How to complete this task: Go through each line of the entries below and tally those containing the string "elbow"; give only the total.

Dataset entries:
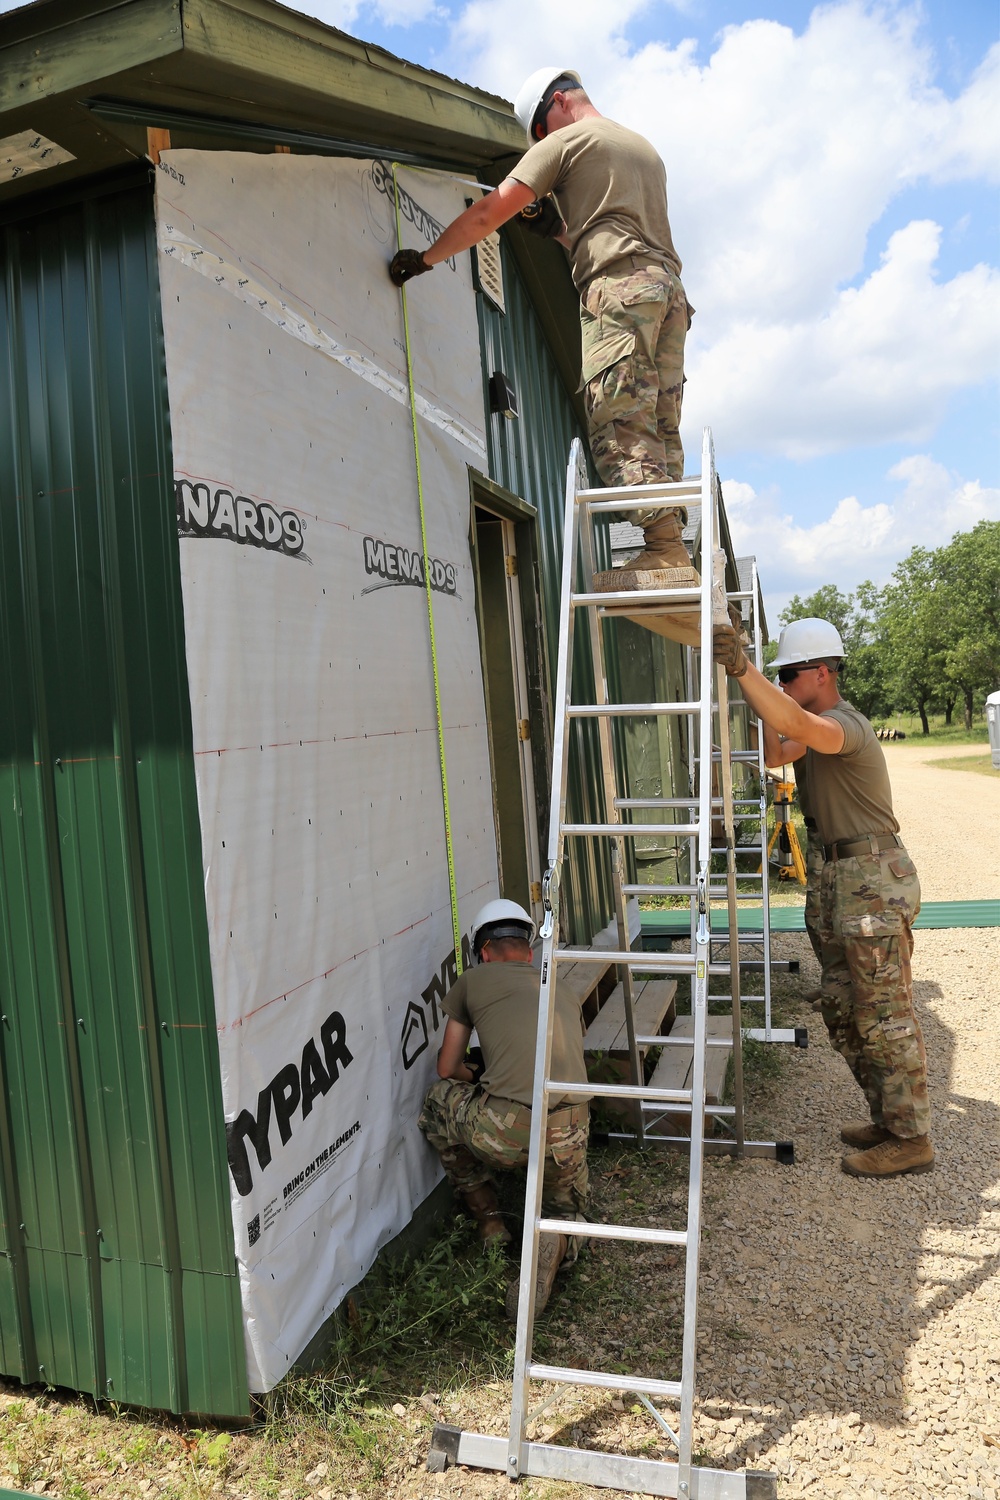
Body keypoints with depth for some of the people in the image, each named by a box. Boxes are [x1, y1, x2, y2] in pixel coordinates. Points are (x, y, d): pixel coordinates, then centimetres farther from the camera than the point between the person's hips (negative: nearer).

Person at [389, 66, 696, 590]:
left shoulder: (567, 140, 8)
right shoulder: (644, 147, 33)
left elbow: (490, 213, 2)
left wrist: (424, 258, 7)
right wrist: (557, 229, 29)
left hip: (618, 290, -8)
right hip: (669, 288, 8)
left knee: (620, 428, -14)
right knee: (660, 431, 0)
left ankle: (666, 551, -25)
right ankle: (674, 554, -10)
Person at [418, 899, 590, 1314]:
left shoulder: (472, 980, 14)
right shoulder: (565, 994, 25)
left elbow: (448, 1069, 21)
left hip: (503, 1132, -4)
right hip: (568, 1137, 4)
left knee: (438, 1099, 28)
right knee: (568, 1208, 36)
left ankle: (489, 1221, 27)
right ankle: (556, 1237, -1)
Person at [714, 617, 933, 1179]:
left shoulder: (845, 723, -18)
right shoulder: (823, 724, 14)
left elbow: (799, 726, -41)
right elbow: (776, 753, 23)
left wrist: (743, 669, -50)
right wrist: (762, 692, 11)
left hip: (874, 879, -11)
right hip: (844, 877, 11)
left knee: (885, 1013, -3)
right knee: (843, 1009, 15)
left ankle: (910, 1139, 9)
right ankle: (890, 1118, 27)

...

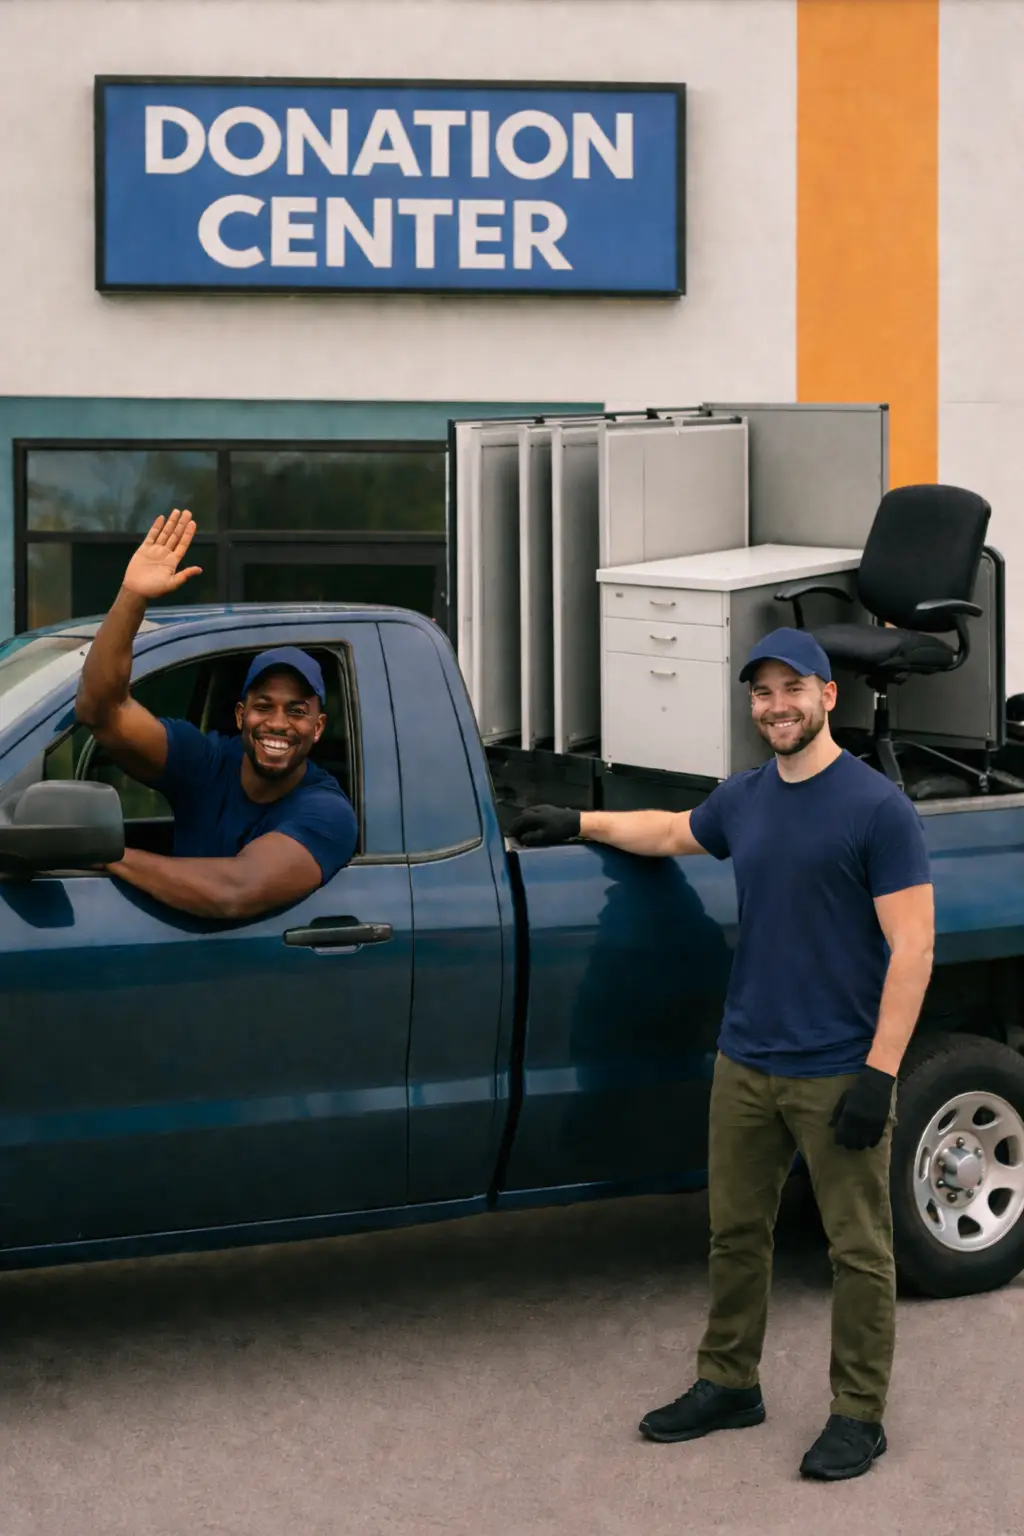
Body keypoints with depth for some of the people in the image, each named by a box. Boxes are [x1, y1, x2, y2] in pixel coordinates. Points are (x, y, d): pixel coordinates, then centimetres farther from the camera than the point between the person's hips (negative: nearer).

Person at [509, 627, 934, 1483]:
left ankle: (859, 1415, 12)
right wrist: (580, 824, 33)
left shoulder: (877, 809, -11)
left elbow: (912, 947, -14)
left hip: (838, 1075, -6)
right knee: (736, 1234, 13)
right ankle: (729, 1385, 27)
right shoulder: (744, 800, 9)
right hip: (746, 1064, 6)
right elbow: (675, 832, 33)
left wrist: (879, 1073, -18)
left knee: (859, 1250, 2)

==

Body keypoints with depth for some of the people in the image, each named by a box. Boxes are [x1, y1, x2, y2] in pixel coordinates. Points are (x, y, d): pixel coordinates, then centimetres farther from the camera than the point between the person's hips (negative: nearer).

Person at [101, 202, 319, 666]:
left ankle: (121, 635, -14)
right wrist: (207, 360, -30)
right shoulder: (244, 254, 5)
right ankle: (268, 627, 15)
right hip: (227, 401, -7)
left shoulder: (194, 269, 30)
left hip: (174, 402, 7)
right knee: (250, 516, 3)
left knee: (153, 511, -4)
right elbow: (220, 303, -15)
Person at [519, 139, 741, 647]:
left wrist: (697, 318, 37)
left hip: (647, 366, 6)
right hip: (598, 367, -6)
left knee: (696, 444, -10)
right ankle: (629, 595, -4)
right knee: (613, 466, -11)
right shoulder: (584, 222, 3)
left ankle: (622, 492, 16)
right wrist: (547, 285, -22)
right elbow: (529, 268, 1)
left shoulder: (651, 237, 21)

Result below: 8